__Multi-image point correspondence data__
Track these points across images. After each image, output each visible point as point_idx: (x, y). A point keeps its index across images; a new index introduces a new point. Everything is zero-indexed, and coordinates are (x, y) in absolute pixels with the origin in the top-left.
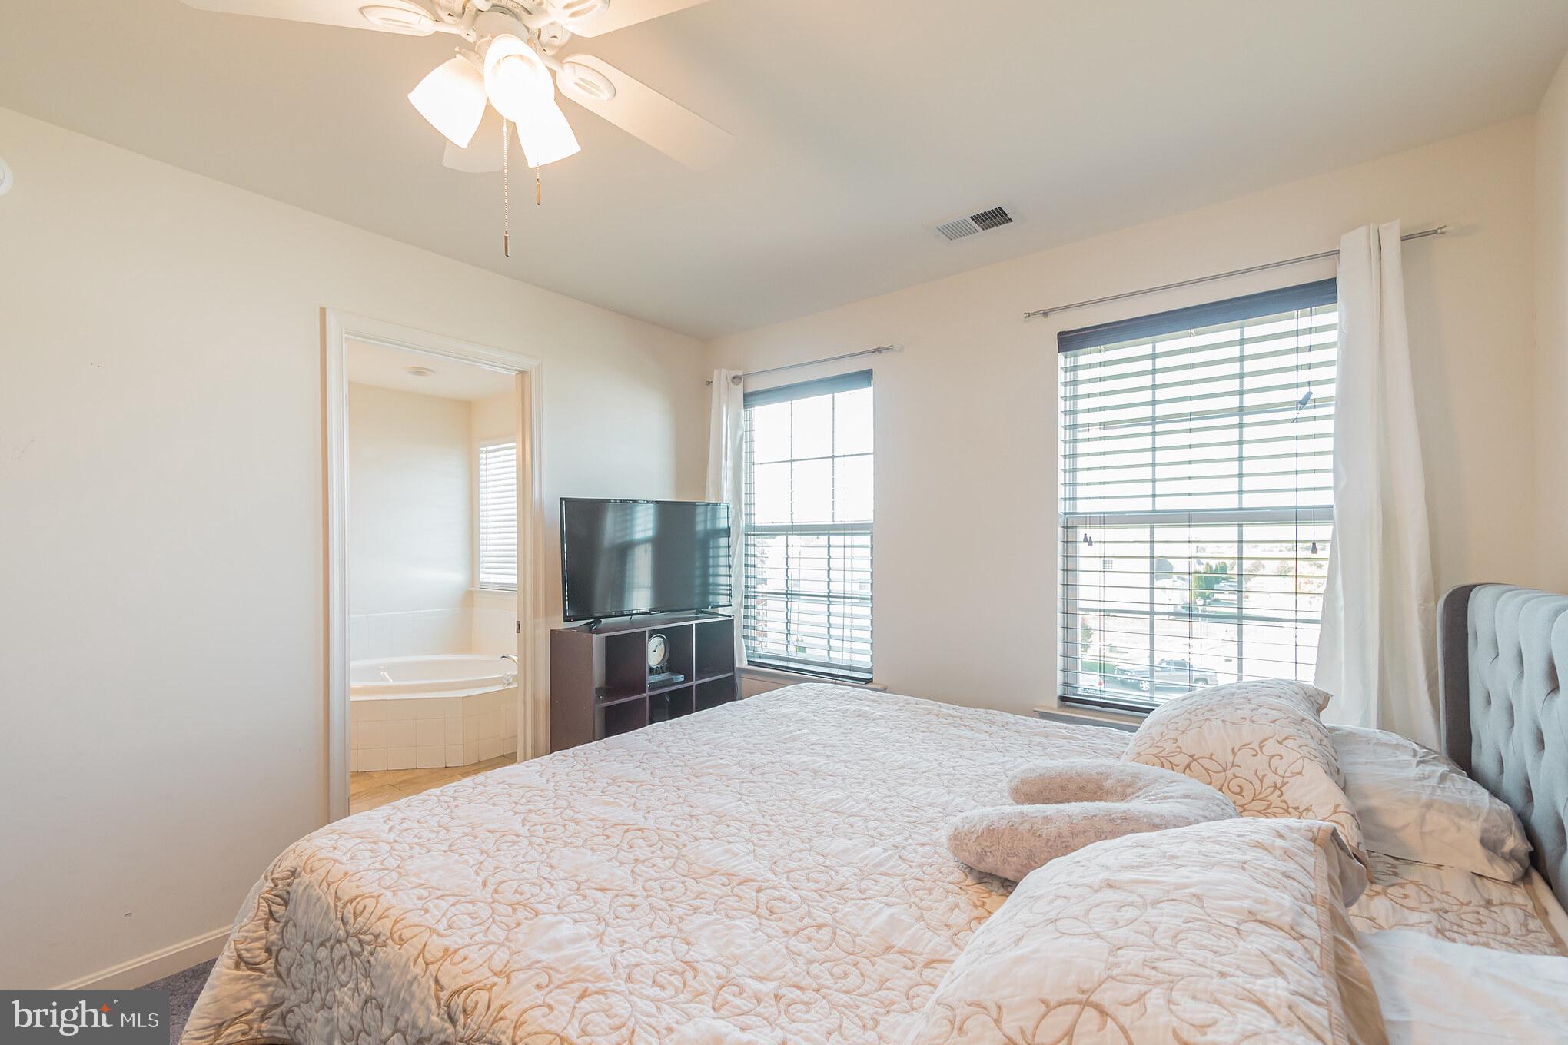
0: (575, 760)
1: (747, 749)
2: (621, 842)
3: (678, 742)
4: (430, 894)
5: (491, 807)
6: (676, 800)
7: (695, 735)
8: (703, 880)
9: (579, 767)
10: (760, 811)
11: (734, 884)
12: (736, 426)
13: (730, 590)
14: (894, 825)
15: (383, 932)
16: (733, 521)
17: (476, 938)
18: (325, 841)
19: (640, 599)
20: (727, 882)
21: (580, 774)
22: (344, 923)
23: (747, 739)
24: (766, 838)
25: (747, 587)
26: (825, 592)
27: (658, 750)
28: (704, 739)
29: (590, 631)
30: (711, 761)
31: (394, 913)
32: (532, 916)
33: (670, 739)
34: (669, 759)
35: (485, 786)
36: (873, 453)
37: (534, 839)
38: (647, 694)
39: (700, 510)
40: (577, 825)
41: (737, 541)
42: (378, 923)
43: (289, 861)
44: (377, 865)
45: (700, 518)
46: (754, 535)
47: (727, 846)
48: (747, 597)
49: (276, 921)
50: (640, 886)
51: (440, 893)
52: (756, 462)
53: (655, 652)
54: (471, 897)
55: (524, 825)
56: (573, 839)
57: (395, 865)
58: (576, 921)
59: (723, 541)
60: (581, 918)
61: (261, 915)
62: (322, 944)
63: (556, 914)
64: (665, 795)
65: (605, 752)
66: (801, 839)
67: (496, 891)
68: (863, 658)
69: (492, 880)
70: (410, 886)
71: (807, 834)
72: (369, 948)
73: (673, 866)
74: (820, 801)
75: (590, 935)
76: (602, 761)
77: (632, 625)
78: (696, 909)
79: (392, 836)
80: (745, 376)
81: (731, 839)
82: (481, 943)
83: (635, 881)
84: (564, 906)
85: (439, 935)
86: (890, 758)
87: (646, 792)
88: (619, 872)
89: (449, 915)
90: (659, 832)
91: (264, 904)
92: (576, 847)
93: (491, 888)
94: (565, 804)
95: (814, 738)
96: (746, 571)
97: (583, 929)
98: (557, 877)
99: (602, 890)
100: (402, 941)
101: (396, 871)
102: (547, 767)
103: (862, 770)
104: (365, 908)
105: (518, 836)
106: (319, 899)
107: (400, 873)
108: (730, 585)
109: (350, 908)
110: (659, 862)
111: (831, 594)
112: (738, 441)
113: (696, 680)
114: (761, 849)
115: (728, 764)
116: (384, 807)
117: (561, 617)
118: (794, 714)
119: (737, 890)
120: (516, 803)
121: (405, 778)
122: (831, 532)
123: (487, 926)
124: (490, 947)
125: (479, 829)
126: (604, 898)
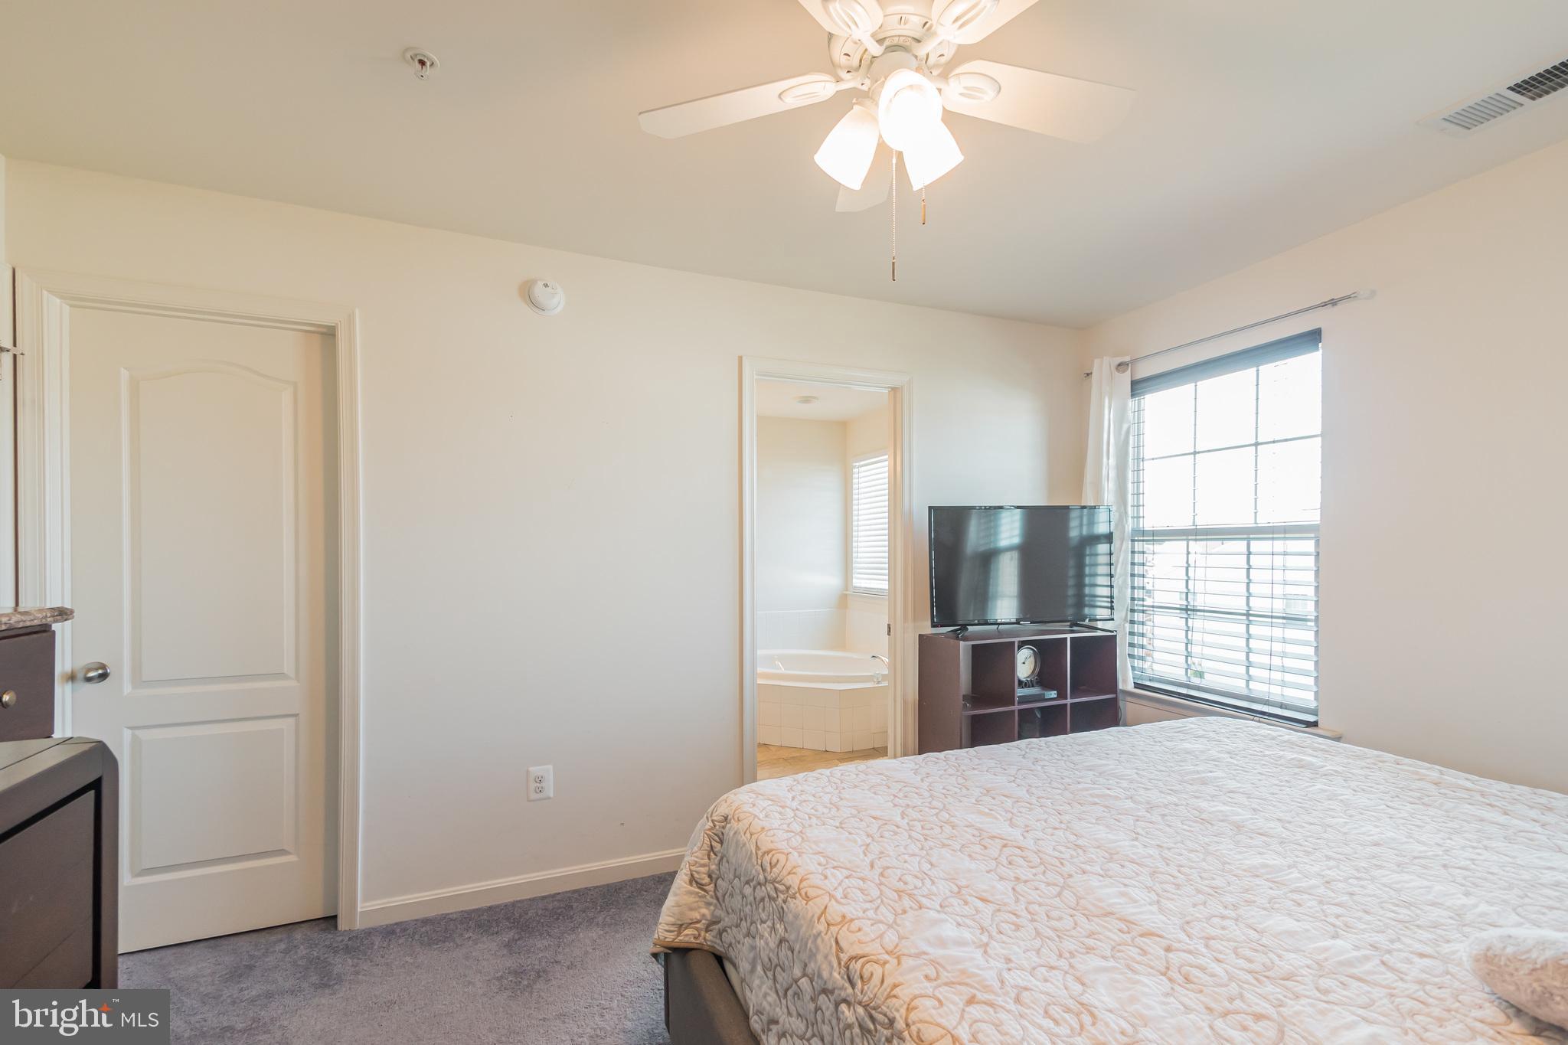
0: (947, 764)
1: (1141, 783)
2: (999, 856)
3: (1056, 763)
4: (827, 863)
5: (873, 795)
6: (1057, 825)
7: (1076, 758)
8: (1095, 919)
9: (950, 771)
10: (1164, 859)
11: (1134, 933)
12: (1121, 418)
13: (1112, 602)
14: (1368, 917)
15: (792, 885)
16: (1116, 526)
17: (868, 913)
18: (747, 797)
19: (1005, 607)
20: (1126, 929)
21: (953, 778)
22: (764, 870)
23: (1139, 772)
24: (1174, 891)
25: (1133, 599)
26: (1244, 608)
27: (1033, 767)
28: (1085, 764)
29: (957, 638)
30: (1094, 789)
31: (801, 872)
32: (917, 907)
33: (1046, 758)
34: (1046, 780)
35: (867, 775)
36: (1321, 435)
37: (913, 834)
38: (1016, 707)
39: (1074, 514)
40: (953, 829)
41: (1122, 549)
42: (789, 877)
43: (723, 809)
44: (785, 826)
45: (1074, 523)
46: (1143, 541)
47: (1123, 889)
48: (1133, 611)
49: (715, 855)
50: (1023, 907)
51: (835, 864)
52: (1146, 457)
53: (1025, 664)
54: (862, 874)
55: (903, 818)
56: (949, 842)
57: (799, 830)
58: (959, 924)
59: (1102, 548)
60: (964, 922)
61: (706, 847)
62: (747, 883)
63: (939, 912)
64: (1046, 816)
65: (976, 761)
66: (1222, 902)
67: (882, 875)
68: (1302, 693)
69: (878, 864)
70: (811, 851)
71: (1231, 900)
72: (782, 896)
73: (1059, 895)
74: (1248, 862)
75: (974, 943)
76: (974, 769)
77: (1000, 634)
78: (1089, 950)
79: (794, 804)
80: (1134, 361)
81: (1126, 881)
82: (873, 920)
83: (1017, 901)
84: (947, 906)
85: (837, 901)
86: (1356, 828)
87: (1023, 810)
88: (1000, 886)
89: (844, 885)
90: (1040, 855)
91: (707, 839)
92: (953, 850)
93: (878, 871)
94: (940, 806)
95: (1232, 785)
96: (1133, 582)
97: (967, 935)
98: (937, 876)
99: (983, 900)
100: (807, 898)
101: (800, 836)
102: (921, 767)
103: (1310, 837)
104: (778, 861)
105: (898, 827)
106: (744, 845)
107: (803, 838)
108: (1112, 597)
109: (767, 858)
110: (1043, 886)
111: (1250, 612)
112: (1122, 437)
113: (1071, 698)
114: (1167, 902)
115: (1118, 797)
116: (787, 778)
117: (929, 623)
118: (1202, 752)
119: (1139, 941)
120: (896, 796)
121: (795, 755)
122: (1251, 536)
123: (877, 905)
124: (880, 925)
125: (864, 813)
126: (987, 910)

__Task to carry out__
Set the lines above down again, word for word, from the first through the one containing "24: (766, 838)"; pictures excluded.

__Answer for this exercise__
Track these points across images. After each image, output each visible point as point_idx: (x, y). A point keeps its index across images; a new index introduces a new point. Everything is zero-indexed, and coordinates are (x, y) in absolute pixels with the origin in the top-left.
0: (575, 760)
1: (747, 749)
2: (621, 842)
3: (678, 742)
4: (430, 894)
5: (491, 807)
6: (676, 800)
7: (695, 735)
8: (703, 880)
9: (579, 767)
10: (760, 811)
11: (734, 884)
12: (736, 426)
13: (730, 590)
14: (894, 825)
15: (383, 932)
16: (733, 521)
17: (476, 938)
18: (325, 841)
19: (640, 599)
20: (727, 882)
21: (580, 774)
22: (344, 923)
23: (747, 739)
24: (766, 838)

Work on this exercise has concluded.